When a lawyer questioned the maintainability of the plea, the bench said, “Do not be so technical. We are here to find a solution. We are here for a cause. We are here to set things right. If the purpose of the charity is good then it is welcome but what is required to be considered is the intention.
“Do not take it as adversarial. It is a very serious issue. Ultimately it is against our Constitution. When everyone stays in India, they have to act per the culture of India,” the bench observed.
The bench of Justices MR Shah and CT Ravikumar asked the Centre and States to file a detailed affidavit on the issue of forceful conversions.
Solicitor General Tushar Mehta appearing on behalf of the central government, meanwhile, told the court that it is collecting information from states on religious conversion through such means and sought time to furnish detailed information on the issue.
“We are gathering information from the states. Give us a week’s time,” Mehta said. He said statutory the regime will determine whether a person is converting due to some change in belief.
The Supreme Court will now take up the case on December 12.
SC terms forced religious conversion a ‘very serious’ issue, warns difficult situation may emerge if practice not stopped
It may be recalled that during the last hearing on November 14, the SC termed the practice of forced religious conversion a ‘very serious’ issue and directed the Central Government to step in and make sincere efforts to check the practice. The Court also warned saying that a very difficult situation might emerge if the practice of forced religious conversion is not stopped.

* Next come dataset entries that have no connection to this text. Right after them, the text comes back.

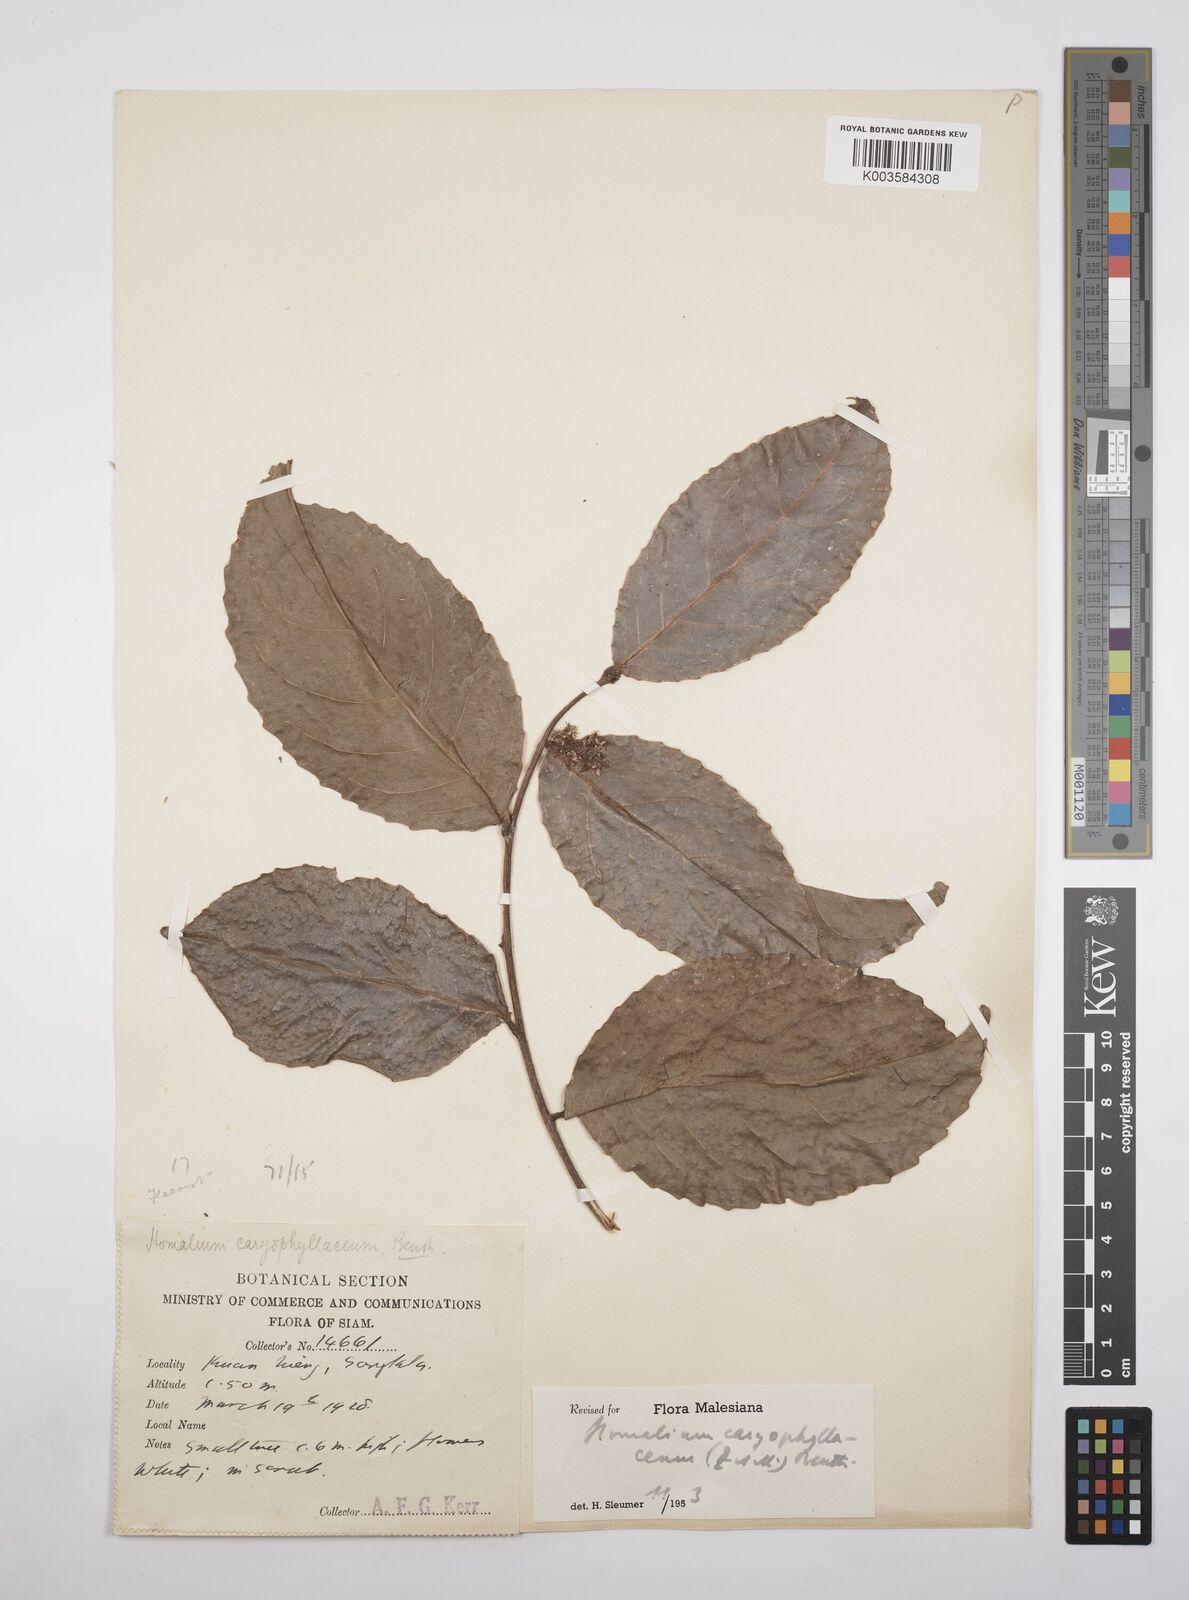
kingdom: Plantae
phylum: Tracheophyta
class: Magnoliopsida
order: Malpighiales
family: Salicaceae
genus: Homalium
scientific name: Homalium caryophyllaceum
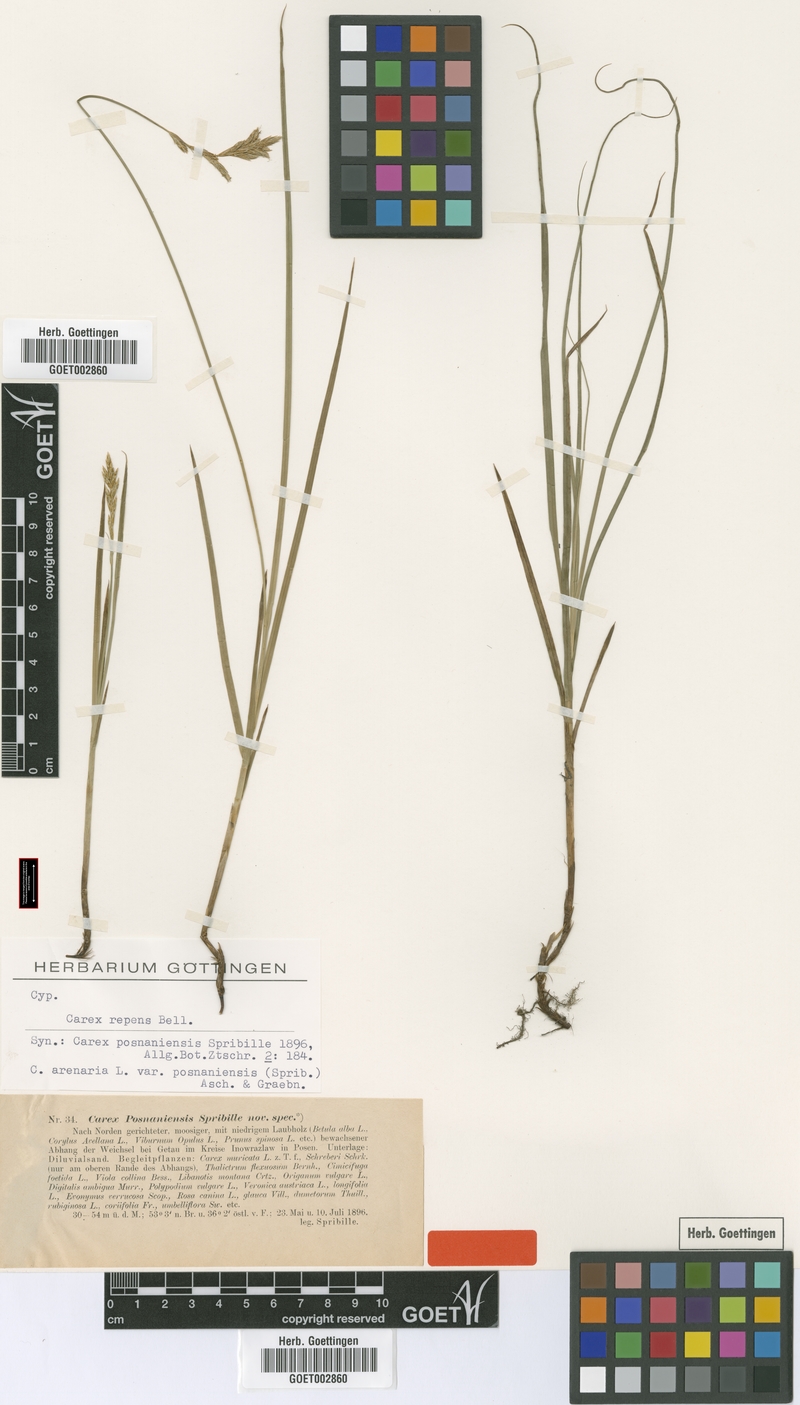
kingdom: Plantae
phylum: Tracheophyta
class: Liliopsida
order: Poales
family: Cyperaceae
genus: Carex
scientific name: Carex repens
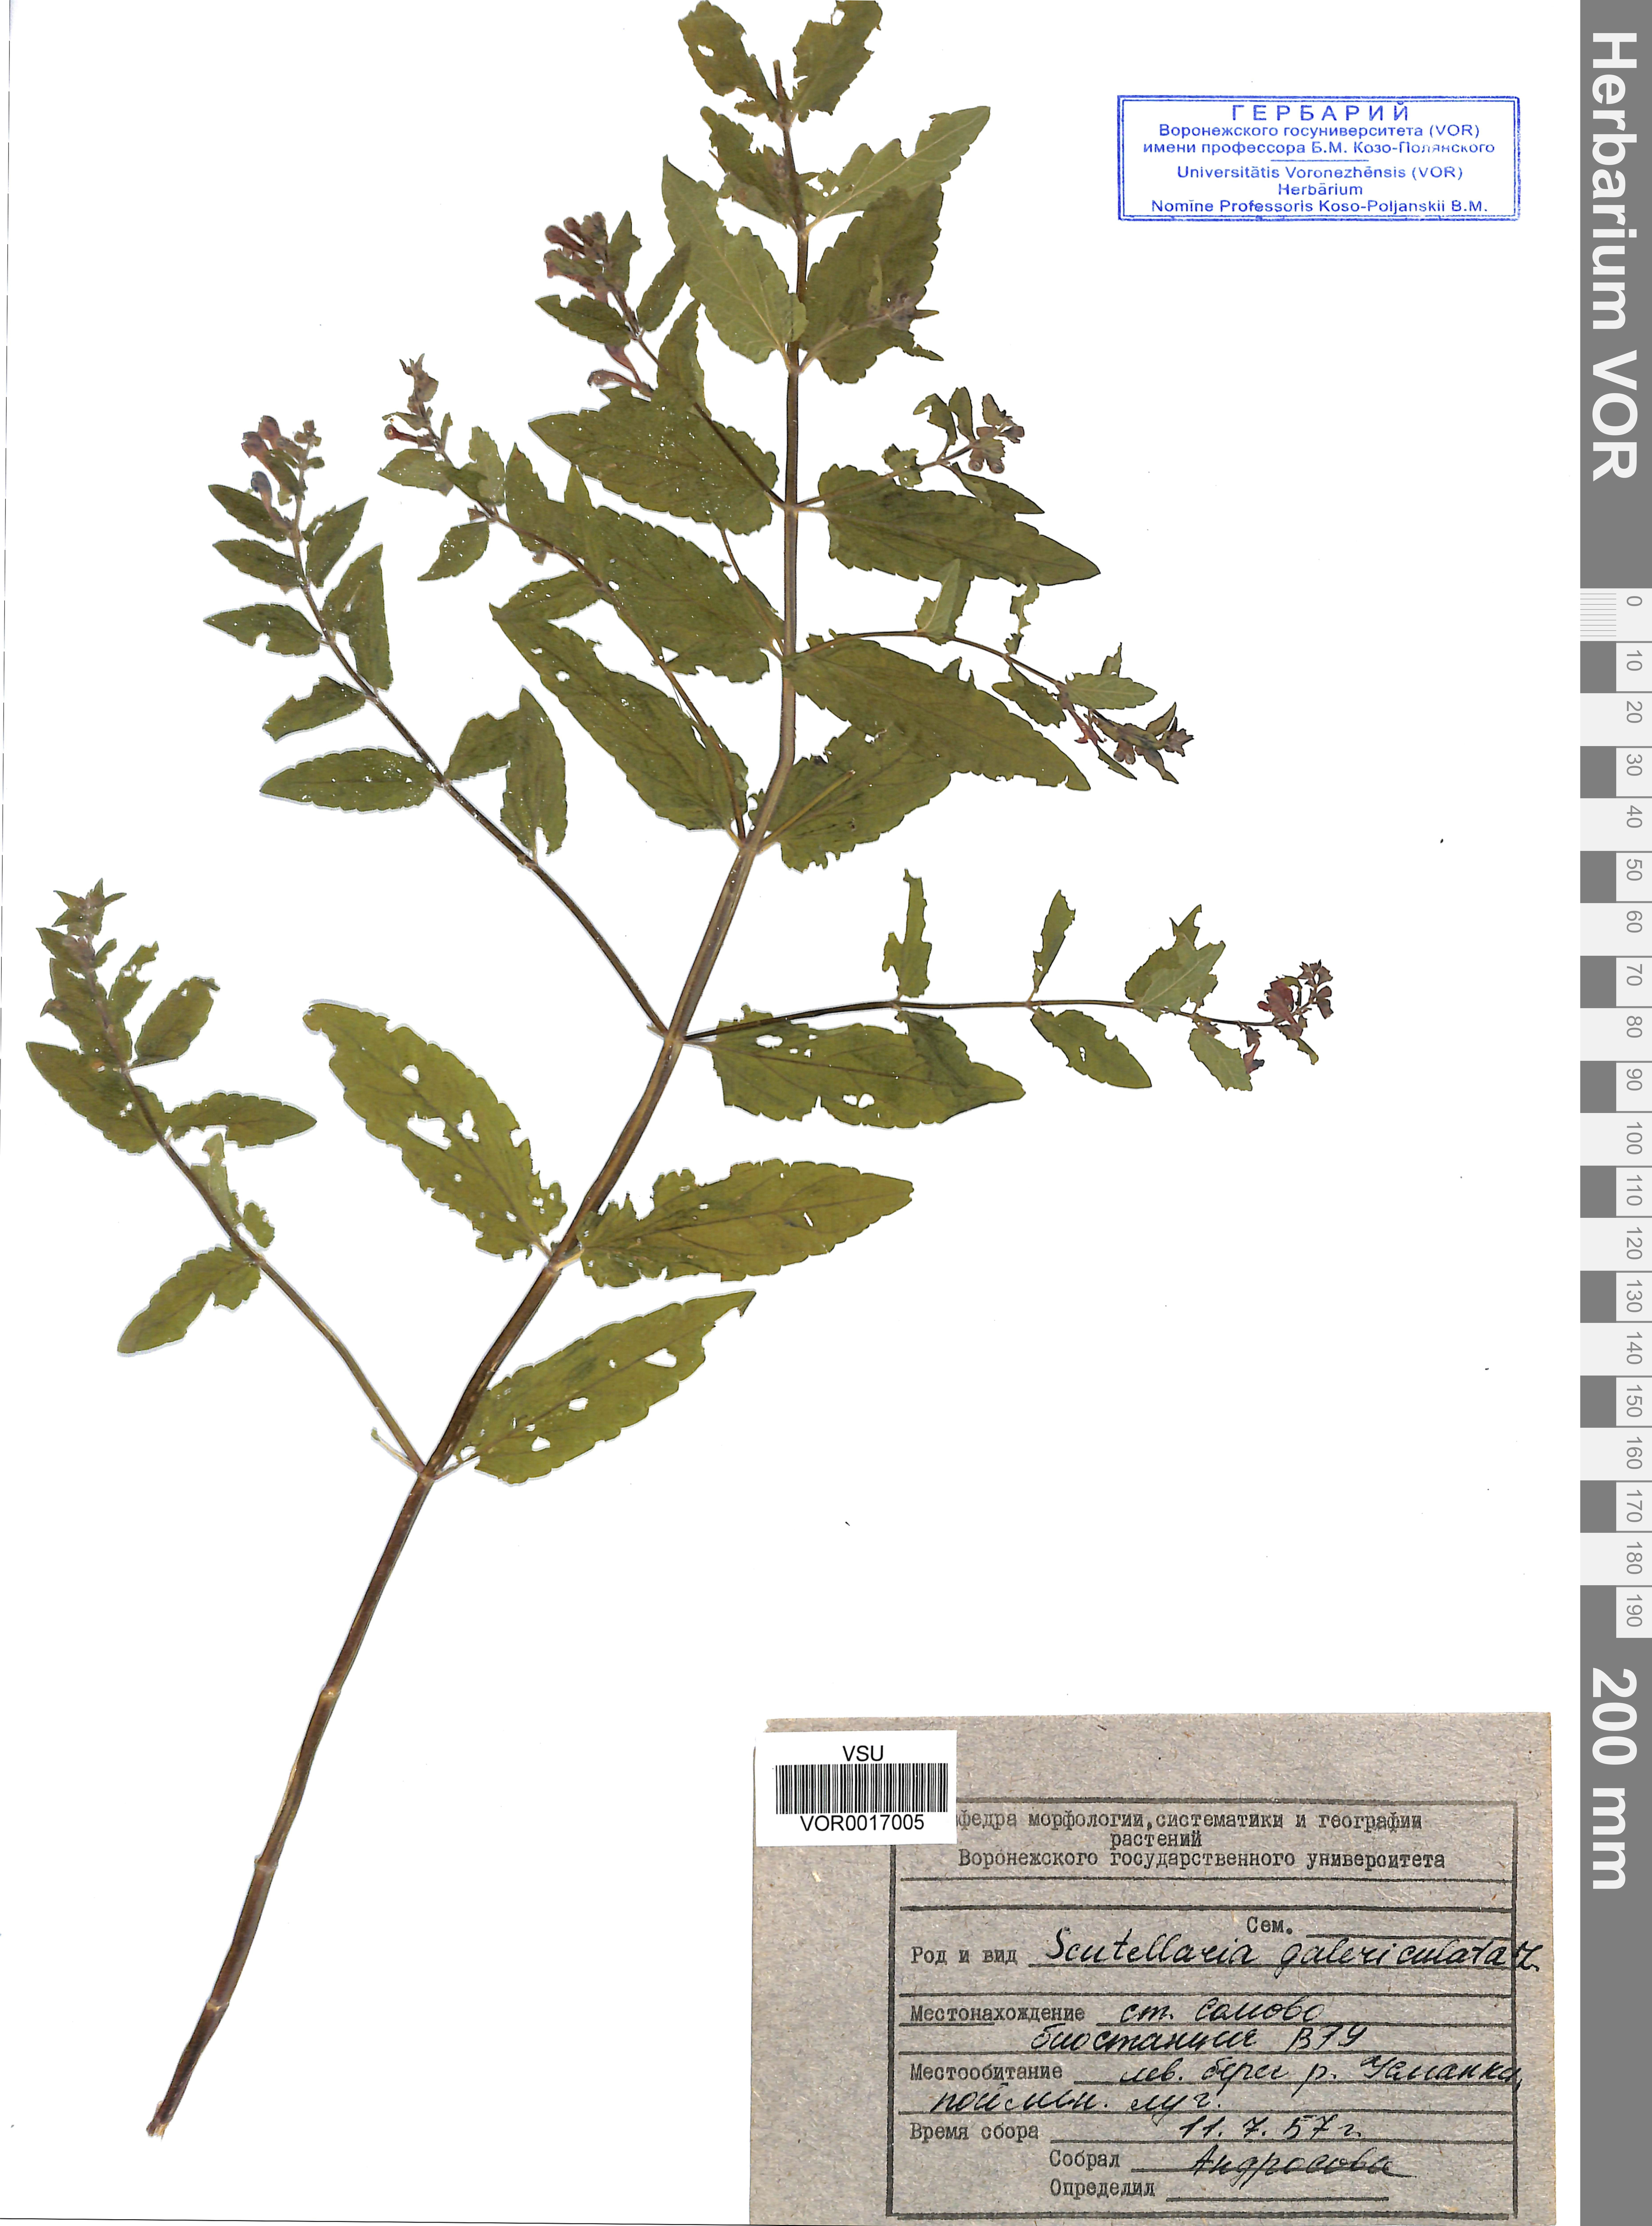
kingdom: Plantae
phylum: Tracheophyta
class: Magnoliopsida
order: Lamiales
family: Lamiaceae
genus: Scutellaria
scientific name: Scutellaria galericulata
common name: Skullcap
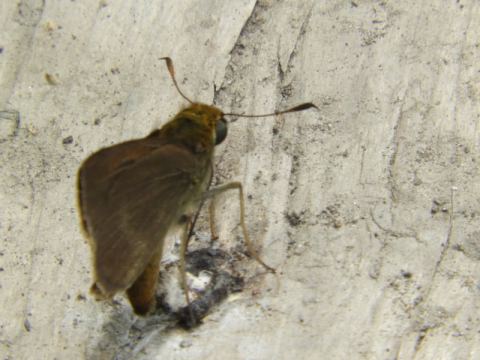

“It is a very serious issue that affects the security of the nation and freedom of religion and conscience. Therefore, it is better that Union of India may make their stand clear and file counter on what further steps can be taken to curb such forced conversion,” the bench led by Justices MR Shah and Hima Kohli said on November 14.
Taking serious notice of religious conversion by deceit, allurement, and intimidation, the bench requested the Government to undertake action against it and asked Solicitor General (SG) Tushar Mehta to list steps to limit the conversion practice happening through enticements.